İnsanların fiziksel, zihinsel ve duygusal ihtiyaçlarını göz önünde bulunduran iç mimarlar, günümüzde nasıl yaşadığımızı ele almak için insan merkezli yaklaşımları kullanıyor. Sağlık, güvenlik ve refahı teşvik etmek için yeni yaklaşımlar yaratan çağdaş iç mekanlar, sağlık, güvenlik ve refahı teşvik etmek için bütüncül bir yaklaşım olarak biyofiliden giderek daha fazla ilham alıyor, çağdaş iç mekanlar, tasarıma bütüncül bir yaklaşım olarak biyofiliden giderek daha fazla ilham alıyor. İç tasarım, tanımı gereği çevremizin çeşitli yönlerini kapsar. Disiplin, yapı malzemeleri ve kaplamalara kadar uzanır; kasalar, mobilyalar.

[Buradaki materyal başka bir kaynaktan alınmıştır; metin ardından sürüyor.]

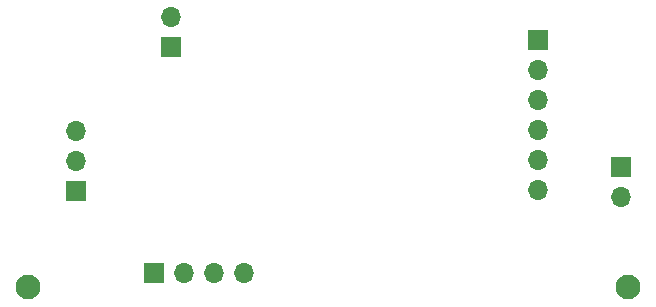
<source format=gbs>
G04 #@! TF.GenerationSoftware,KiCad,Pcbnew,(5.1.10)-1*
G04 #@! TF.CreationDate,2022-07-23T11:38:32-04:00*
G04 #@! TF.ProjectId,Hardware,48617264-7761-4726-952e-6b696361645f,rev?*
G04 #@! TF.SameCoordinates,Original*
G04 #@! TF.FileFunction,Soldermask,Bot*
G04 #@! TF.FilePolarity,Negative*
%FSLAX46Y46*%
G04 Gerber Fmt 4.6, Leading zero omitted, Abs format (unit mm)*
G04 Created by KiCad (PCBNEW (5.1.10)-1) date 2022-07-23 11:38:32*
%MOMM*%
%LPD*%
G01*
G04 APERTURE LIST*
%ADD10O,1.700000X1.700000*%
%ADD11R,1.700000X1.700000*%
%ADD12C,2.100000*%
G04 APERTURE END LIST*
D10*
G04 #@! TO.C,J7*
X87884000Y-108712000D03*
X87884000Y-111252000D03*
D11*
X87884000Y-113792000D03*
G04 #@! TD*
G04 #@! TO.C,J1*
X133985000Y-111760000D03*
D10*
X133985000Y-114300000D03*
G04 #@! TD*
D11*
G04 #@! TO.C,J3*
X127000000Y-100965000D03*
D10*
X127000000Y-103505000D03*
X127000000Y-106045000D03*
X127000000Y-108585000D03*
X127000000Y-111125000D03*
X127000000Y-113665000D03*
G04 #@! TD*
D12*
G04 #@! TO.C,H2*
X134620000Y-121920000D03*
G04 #@! TD*
G04 #@! TO.C,H1*
X83820000Y-121920000D03*
G04 #@! TD*
D11*
G04 #@! TO.C,J4*
X95885000Y-101600000D03*
D10*
X95885000Y-99060000D03*
G04 #@! TD*
D11*
G04 #@! TO.C,J2*
X94526100Y-120738900D03*
D10*
X97066100Y-120738900D03*
X99606100Y-120738900D03*
X102146100Y-120738900D03*
G04 #@! TD*
M02*

</source>
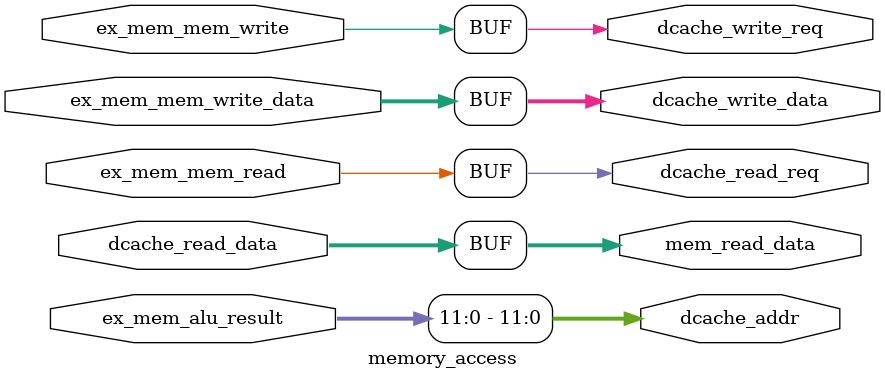
<source format=v>
module memory_access (
    input [31:0] ex_mem_alu_result, ex_mem_mem_write_data,
    input ex_mem_mem_write, ex_mem_mem_read,
    output [31:0] mem_read_data,
    
    // dcache interface
    output dcache_read_req,
    output dcache_write_req,
    output [11:0] dcache_addr,
    output [31:0] dcache_write_data,
    input [31:0] dcache_read_data
);
    // dcache connect
    assign dcache_read_req = ex_mem_mem_read;
    assign dcache_write_req = ex_mem_mem_write;
    assign dcache_addr = ex_mem_alu_result[11:0];
    assign dcache_write_data = ex_mem_mem_write_data;
    assign mem_read_data = dcache_read_data;
endmodule
</source>
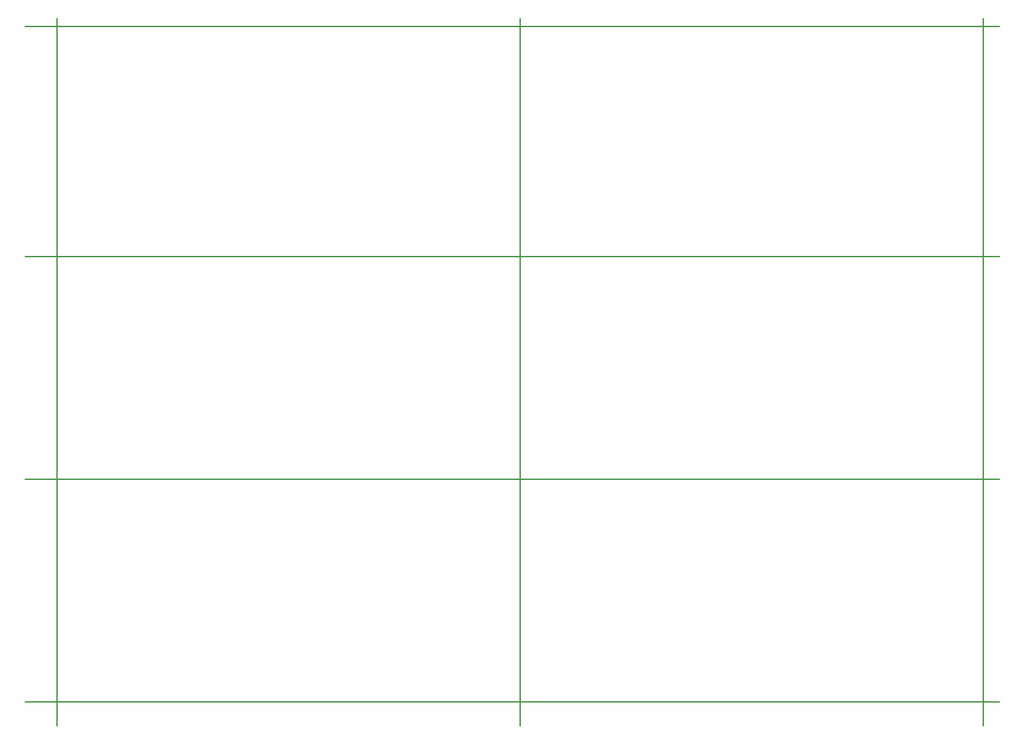
<source format=gbr>
%FSLAX46Y46*%
%MOMM*%
%ADD10C,0.150000*%
G01*
D10*
X4000000Y0D02*
X4000000Y88238000D01*
X61746000Y0D02*
X61746000Y88238000D01*
X119492000Y0D02*
X119492000Y88238000D01*
X0Y3000000D02*
X121492000Y3000000D01*
X0Y30746000D02*
X121492000Y30746000D01*
X0Y58492000D02*
X121492000Y58492000D01*
X0Y87238000D02*
X121492000Y87238000D01*
M02*
</source>
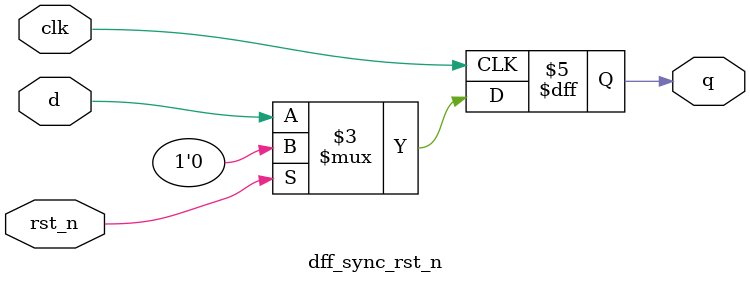
<source format=v>
module dff_sync_rst_n
(
	input clk,
	input rst_n,
   input d,
   output reg q
);

  always @(negedge clk) 
		if (rst_n)
			q <= 0;
		else
			q <= d;
endmodule

</source>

Biyofili, insanların doğayla bağlantı kurma konusunda doğuştan gelen bir eğilime sahip olduğu fikridir. Bu terim eski Yunancada “canlı sevgisi” anlamına gelmektedir (philia = canlı sevgisi / eğilimi) ve Alman doğumlu Amerikalı psikanalist Erich Fromm tarafından The Anatomy of Human Destructiveness (1973) adlı kitabında kullanılmış ve biyofiliyi “yaşama ve canlı olan her şeye duyulan tutkulu sevgi” olarak tanımlamıştır. Terim daha sonra Amerikalı biyolog Edward O. Wilson tarafından, insanların doğaya ve diğer yaşam formlarına odaklanma ve bunlarla ilişki kurma eğilimini öne süren Biophilia (1984) adlı çalışmasında kullanılmıştır.

architect:
David Oswald
project type:
İç Tasarım
Terms:
6 ay
client:
OceanThemes
Strategy:
Minimalist
date:
22 Kasım, 2020

Detaylarda Tasarım

Tasarımda, doğal dünyanın su, yeşillik ve doğal ışık gibi özelliklerini veya ahşap ve taş gibi unsurları inşa edilmiş alanlara getiriyoruz. Tasarımda doğal sistemlerin ve süreçlerin kullanılmasını teşvik etmek, doğaya maruz kalmayı sağlar ve bu tasarım yaklaşımları da sağlığı ve refahı iyileştirir. Kalp atış hızı değişkenliğinin ve nabız oranlarının azalması, kan basıncının düşmesi ve sinir sistemlerimizdeki aktivitenin artması gibi bir dizi olası fayda söz konusudur.

Zaman içinde, doğal dünyayla olan bağlantılarımız teknolojik gelişmelere paralel olarak farklılaştı. 19. ve 20. yüzyıllardaki ilerlemeler, insanların doğayla etkileşimini temelden değiştirdi. Doğa koşullarından korunarak, iç mekanlarda giderek daha fazla zaman geçirdik. Günümüzde insanların çoğunluğu zamanlarının neredeyse %80-90’ını evleri ve işyerleri arasında mekik dokuyarak iç mekanlarda geçiriyor. İç mimarlar olarak biyofiliyi benimsiyoruz.

[30m2]

yatak odası

[22m2]

banyo

[28m2]

çalışma alanı

[15m2]

mutfak alanı

İnanılmaz Sonuç

Çok duyulu deneyimler oluşturarak, farklı yaş ve demografik gruplarda yankı uyandıran iç mekanlar tasarlayabiliriz. Bu odalar ve alanlar bizi doğaya bağlayarak ilham vermenin, üretkenliğimizi artırmanın ve daha fazla refah yaratmanın kanıtlanmış bir yoludur. Bu faydaların ötesinde, stresi azaltarak ve yaratıcılığı artırarak iyileşmeyi de hızlandırabiliriz. Giderek kentleşen şehirlerimizde biyofili, tasarıma daha hümanist bir yaklaşımı savunmaktadır. Sonuç, doğayla birlikte yaşama, çalışma ve öğrenme şeklimizi kutlayan biyofilik iç mekanlardır. Antik Yunancada ‘canlı sevgisi’ anlamına gelen bu terim (philia = canlı sevgisi / eğilimi), Almanya doğumlu Amerikalı psikanalist Erich Fromm tarafından The Anatomy of Human Destru ctiveness (1973) adlı kitabında kullanılmıştır.